PROMPT
Filter task. Return each line of the material that holds the string "lines".

DATASET
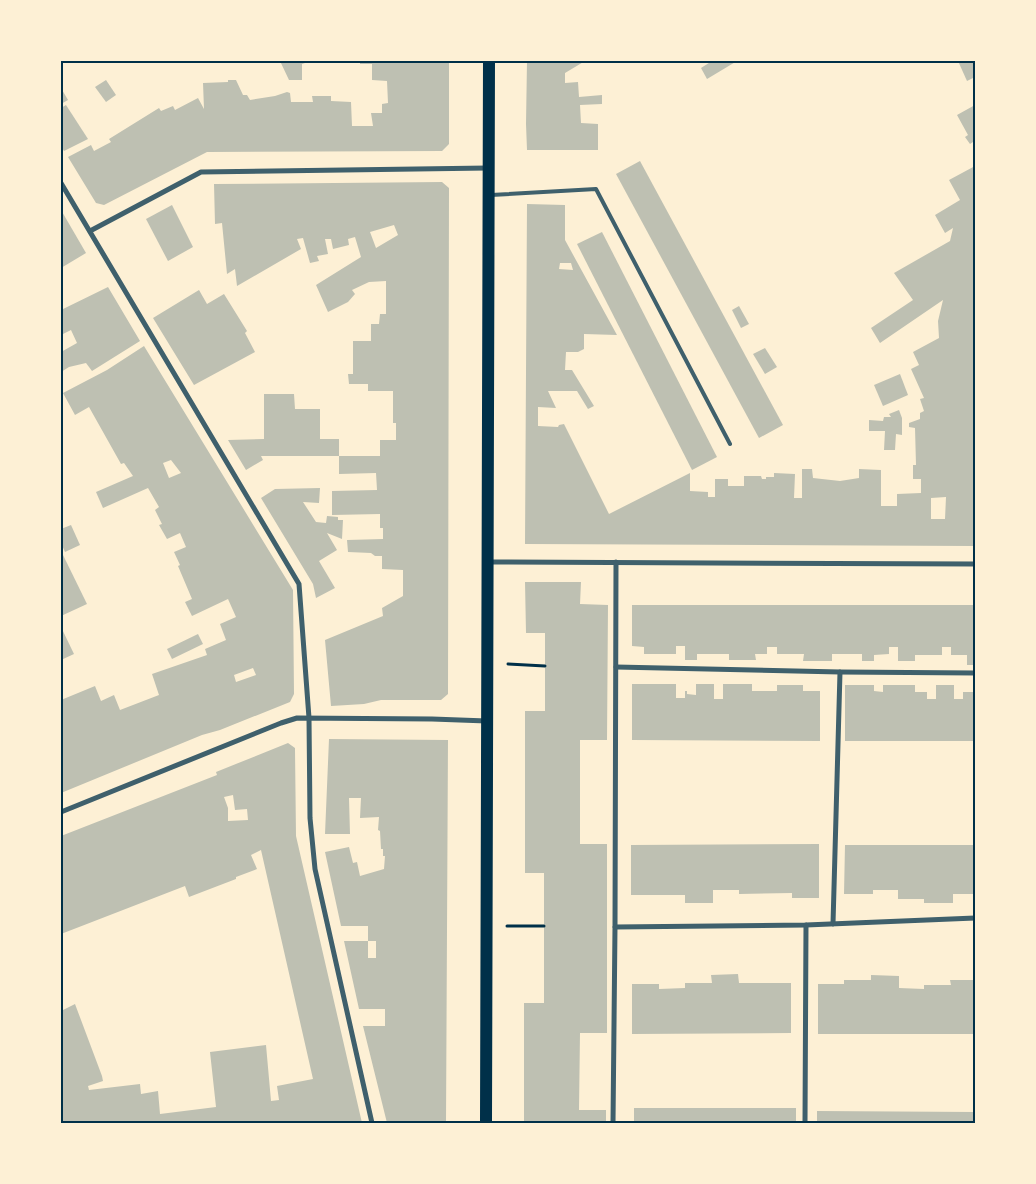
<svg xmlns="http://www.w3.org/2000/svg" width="1036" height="1184" viewBox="0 0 1036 1184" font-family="Overpass,sans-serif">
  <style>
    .building { fill: #bec0b2; fill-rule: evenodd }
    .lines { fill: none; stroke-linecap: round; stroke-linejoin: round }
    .path { stroke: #003049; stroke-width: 3 }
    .service { stroke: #3f606c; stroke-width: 4 }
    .minor { stroke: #3f606c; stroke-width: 5 }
    .primary { stroke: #003049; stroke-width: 12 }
    .neatline { fill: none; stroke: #003049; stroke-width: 2 }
  </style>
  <rect width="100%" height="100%" fill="#fdf0d5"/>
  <g class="building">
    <path d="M280,61H305V63L302,64V80H289Z"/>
    <path d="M360,61H449V144L442,151L207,152L104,205L96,203L68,157L91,145L94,151L111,142L109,139L159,108L161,111L173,106L175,110L198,98L204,109L203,83L228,82V80H236L243,95H247L250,100L275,96L287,92L290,93L291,102H313L312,96H331V101L351,102L352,126H373L371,113H382V104L388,103L387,81L372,80V64H360Z"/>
    <path d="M527,61H585L565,73V83L578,82L579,97L602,95V104L580,105L581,123L598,124V150H527L526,124Z"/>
    <path d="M712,61H737L707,79L701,68Z"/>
    <path d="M958,61H975V77L967,81Z"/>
    <path d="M106,80L116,95L106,102L95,87Z"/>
    <path d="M61,88L68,100L61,104Z"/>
    <path d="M66,105L88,139L64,151L61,146V108Z"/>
    <path d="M975,105V146L973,142L970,144L965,137L968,135L957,115Z"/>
    <path d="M640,161L783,425L759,438L616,174Z"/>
    <path d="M975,166V544L973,546L525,544L527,204L565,205V240L617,335L584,334V349L578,352H566L565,370H572L594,406L588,409L577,391H548L556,408L538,407V426L558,427L559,425L564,424L609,514L690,473V491L708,492V497H715V479H728V486H744V476H761L762,479H766V477H774V473L795,474L794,498H802V469H812L813,478L840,481L859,478V469L881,470V506H897V494L921,493V479H913V465H916L915,428L909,427V423L920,419V413L924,411L920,399L924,398L911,369L919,365L913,352L939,338L938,321L943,300L880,343L871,328L913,300L894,273L950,241L953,228L945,233L935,215L960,200L949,180ZM560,263H571L573,270L559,269ZM946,497L945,519H931V498Z"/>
    <path d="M442,182L449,188L448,694L441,700H381L364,704L331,706L325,640L383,616L382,608L403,596V570L382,569V556H375L371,553L348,552L347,540L383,539V528H380V514L332,515V491L377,490L376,473L339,474V456H261L263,460L246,470L228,440L264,439V394H294L295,409H320V439H339V456H380V440H396V423H393V391H368V384H349L348,374H353V341H371V324H379L380,314H386V281L369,282L352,290L355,294L348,302L328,312L316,285L361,257L355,237L348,239L349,245L333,249L331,239H325L328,254L317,256L319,261L310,263L303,238L297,239L301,249L237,286L235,269L227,274L222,223L215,224L214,184ZM394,225L398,235L376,248L370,232Z"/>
    <path d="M172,205L193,247L168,261L146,219Z"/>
    <path d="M61,210L86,253L61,268Z"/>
    <path d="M602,232L717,457L692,470L577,244Z"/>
    <path d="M108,287L140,341L92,371L86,363L69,367L61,372V358L63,357L61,352L77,343L71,330L61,335V310Z"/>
    <path d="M199,290L207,304L224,294L247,331L245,333L255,352L194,385L153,318Z"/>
    <path d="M739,306L749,324L741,328L732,310Z"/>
    <path d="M144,346L293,590L294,694L290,702L220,730L202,735L61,793V700L95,686L101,701L114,695L120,710L159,695L152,674L207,655L205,649L226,640L220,624L236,617L228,599L192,616L185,602L192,599L178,566L180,565L174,552L186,547L180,533L167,539L159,525L162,524L155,510L159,507L148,488L103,508L96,492L133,476L124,463L121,464L89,407L75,415L63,393L107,370ZM171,460L181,473L169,478L163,463ZM253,668L256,675L236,682L234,675Z"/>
    <path d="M765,348L777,367L765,374L753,354Z"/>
    <path d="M900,374L908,395L883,406L874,385Z"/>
    <path d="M899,410L902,418V435L896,434L895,450H884L885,431H869V420L883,421L884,417H891L889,414Z"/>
    <path d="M320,488L319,503L303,502L316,522L326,523L327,516L338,517V520H343L342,539L327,533L337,550L319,561L335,588L316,598L313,584L261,498L275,489Z"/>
    <path d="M71,525L80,545L65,552L61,543V529Z"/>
    <path d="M63,555L87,604L61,616V556Z"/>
    <path d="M525,582H581L580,604L608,605L607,740H580V844H607V1033H580L579,1110H606V1123H524V1003H544V873H525V711H545V633H526Z"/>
    <path d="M632,605H975V665H967V655H951V647H942V655H915V661H898V647H889V654L874,655V661H862V654H832V661H803L804,654H777V647H767V654H755L756,660H729V654H697V660H685V646H676V654H644V647L632,646Z"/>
    <path d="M61,627L74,654L61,660Z"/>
    <path d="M198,634L203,644L172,659L167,649Z"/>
    <path d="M632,684H676V698H685V691H687V694L696,695V684H714V699H723V684H752V691H777V685H803V691H820V741L632,740Z"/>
    <path d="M845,685H874V691L883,692V685H915V692H927V699H936V685H954V699H963V692H975V741H845Z"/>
    <path d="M329,739L448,740L446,1123H387L363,1026H385V1009H359L344,941H368V958H376V941H368V926H341L325,852L349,847L353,863L357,862L360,876L384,869L385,856H383V849H381L380,831L378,830L379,817L360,818L361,798H349L350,834H325Z"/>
    <path d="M288,743L295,748V750L296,836L362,1123H61V1011L75,1004L102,1076L103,1081L88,1086L89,1090L140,1084L141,1094L158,1091L160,1114L216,1107L210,1052L266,1045L271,1101L279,1100L277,1086L313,1079L261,850L251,855L257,869L236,877V879L189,897L185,886L61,934V836L217,775L216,772ZM233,795L235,810L247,809L248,820L228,821V808L224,797Z"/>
    <path d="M819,844V898H792V893L739,894V890H713V903H685V895H631V845Z"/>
    <path d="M845,845H975V894H953V903H924V899H898V890H873V894H844Z"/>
    <path d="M738,974L739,983H791V1033L632,1034V984H659V989L685,988V983H712L711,975Z"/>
    <path d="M871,975L899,976V988L924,989V985H951L950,980H975V1034H818V984H844V980H871Z"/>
    <rect x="634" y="1108" width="162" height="15"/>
    <path d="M817,1111L975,1112V1123H817Z"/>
  </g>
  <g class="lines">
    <g class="path">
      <path d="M508,664L545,666"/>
      <path d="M507,926H544"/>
    </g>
    <path class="service" d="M491,195L596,189L730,444"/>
    <g class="minor">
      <path d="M61,183L299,584L309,718L310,818L315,869L372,1123"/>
      <path d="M90,231L201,172L488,168"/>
      <path d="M488,562L975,564"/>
      <path d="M616,667L840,672L975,673"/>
      <path d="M61,812L281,723L297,718L432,719L487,721"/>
      <path d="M833,924L840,672"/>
      <path d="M615,927L806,925L975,918"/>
      <path d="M613,1123L615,927L616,562"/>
      <path d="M805,1123L806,925"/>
    </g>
    <path class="primary" d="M486,1123L489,61"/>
  </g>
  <rect width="1036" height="1184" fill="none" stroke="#fdf0d5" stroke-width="125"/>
  <rect x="62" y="62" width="912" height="1060" class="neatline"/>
</svg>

ANSWER
    .lines { fill: none; stroke-linecap: round; stroke-linejoin: round }
  <g class="lines">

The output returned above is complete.